● JOB
Please repeat the lines below exactly. Begin with the line containing "In addition, authentic" and go on through the line containing "are thought to".

Stored items:
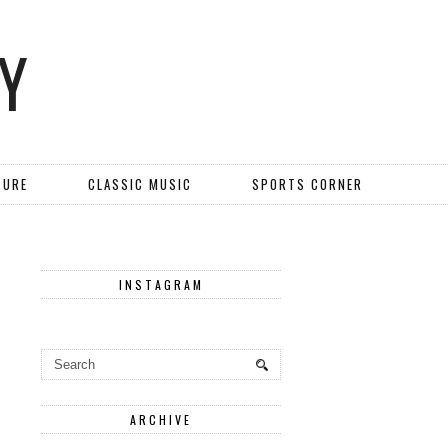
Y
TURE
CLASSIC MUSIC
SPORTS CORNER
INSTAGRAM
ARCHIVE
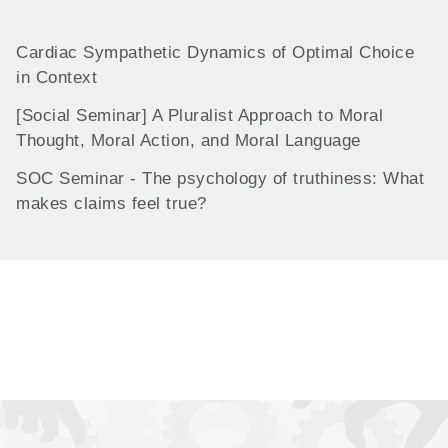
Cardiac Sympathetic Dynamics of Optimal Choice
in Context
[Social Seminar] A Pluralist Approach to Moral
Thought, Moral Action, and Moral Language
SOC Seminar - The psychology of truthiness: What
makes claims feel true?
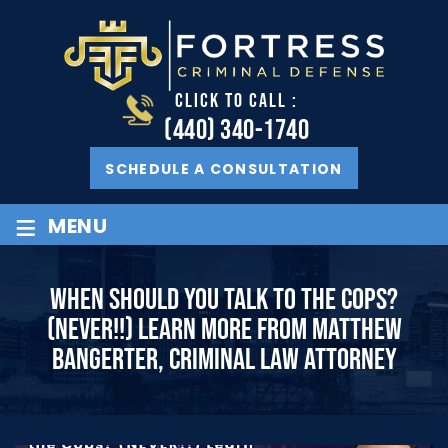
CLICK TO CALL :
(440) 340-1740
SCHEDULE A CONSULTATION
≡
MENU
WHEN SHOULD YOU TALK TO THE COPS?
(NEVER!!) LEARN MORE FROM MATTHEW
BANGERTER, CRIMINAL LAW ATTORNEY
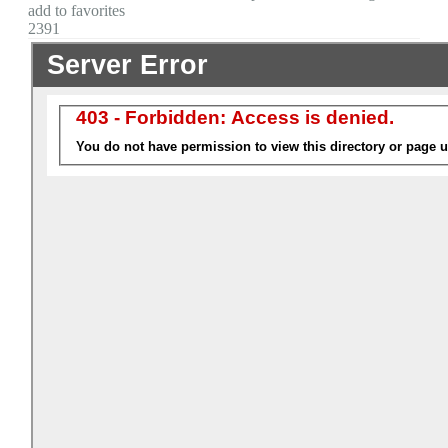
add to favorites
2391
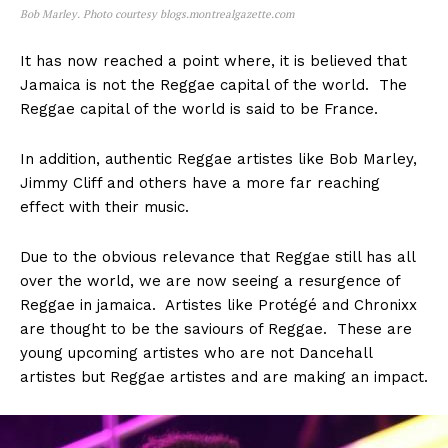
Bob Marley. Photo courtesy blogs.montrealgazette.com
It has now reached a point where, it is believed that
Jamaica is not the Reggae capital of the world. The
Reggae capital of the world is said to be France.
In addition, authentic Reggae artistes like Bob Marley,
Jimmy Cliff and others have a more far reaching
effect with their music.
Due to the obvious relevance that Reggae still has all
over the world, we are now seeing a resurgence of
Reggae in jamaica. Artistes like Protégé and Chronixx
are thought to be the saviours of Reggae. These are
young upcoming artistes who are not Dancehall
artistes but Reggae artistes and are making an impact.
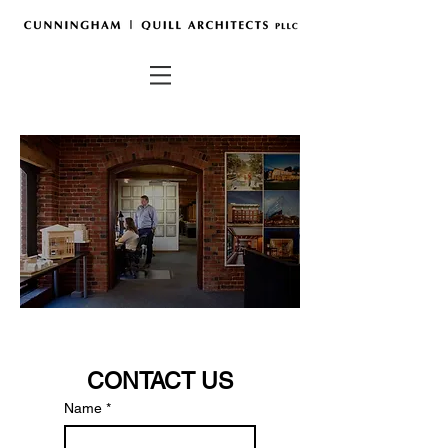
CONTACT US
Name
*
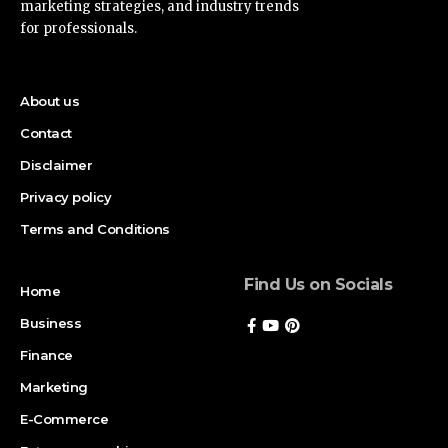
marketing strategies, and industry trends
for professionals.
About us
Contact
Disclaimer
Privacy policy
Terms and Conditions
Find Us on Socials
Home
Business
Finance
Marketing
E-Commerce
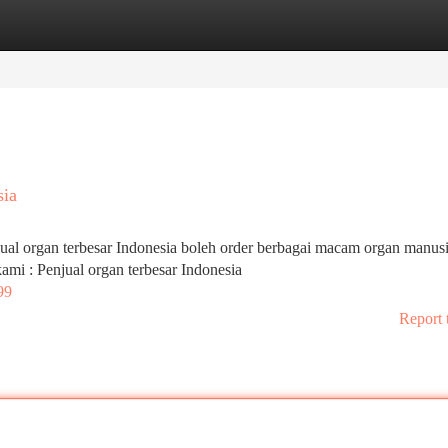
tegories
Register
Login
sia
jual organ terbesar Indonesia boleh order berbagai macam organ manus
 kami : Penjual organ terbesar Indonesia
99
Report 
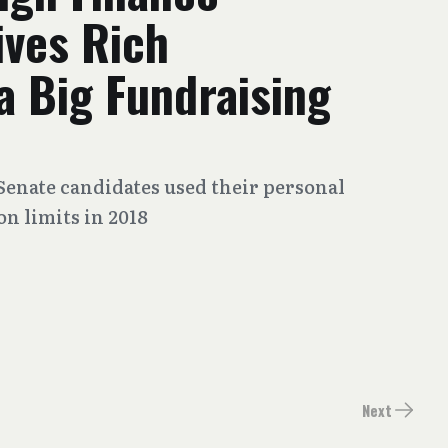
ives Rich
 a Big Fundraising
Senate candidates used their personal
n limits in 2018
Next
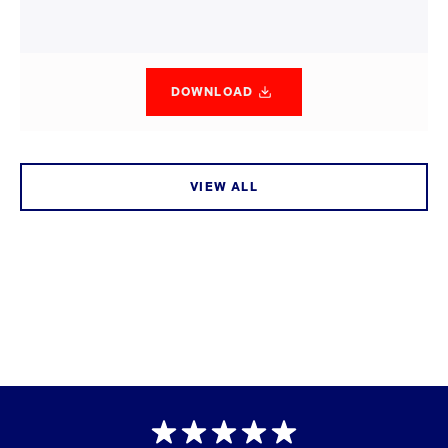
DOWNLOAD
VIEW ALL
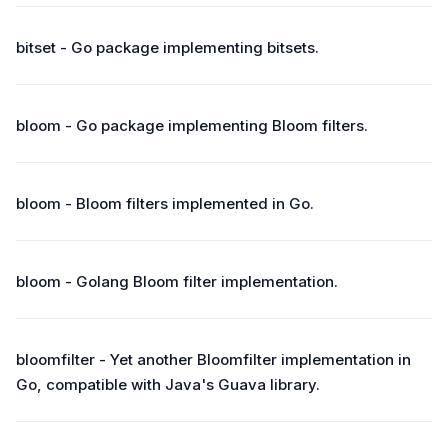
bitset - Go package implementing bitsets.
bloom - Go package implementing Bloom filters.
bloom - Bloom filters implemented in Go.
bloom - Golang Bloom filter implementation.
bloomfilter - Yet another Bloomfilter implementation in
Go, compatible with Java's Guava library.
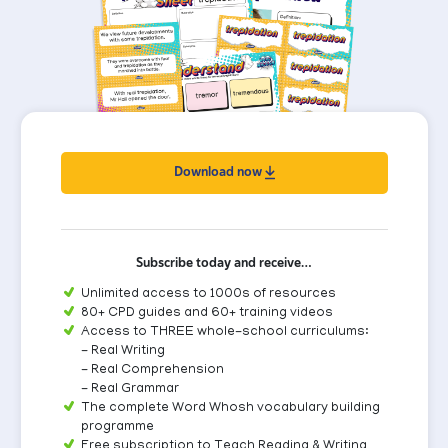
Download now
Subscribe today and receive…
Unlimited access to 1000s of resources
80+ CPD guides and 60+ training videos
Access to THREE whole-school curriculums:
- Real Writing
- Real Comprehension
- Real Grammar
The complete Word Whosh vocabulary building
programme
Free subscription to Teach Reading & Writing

● OUTPUT OF THE TASK
In addition, authentic Reggae artistes like Bob Marley,
Jimmy Cliff and others have a more far reaching
effect with their music.
Due to the obvious relevance that Reggae still has all
over the world, we are now seeing a resurgence of
Reggae in jamaica. Artistes like Protégé and Chronixx
are thought to be the saviours of Reggae. These are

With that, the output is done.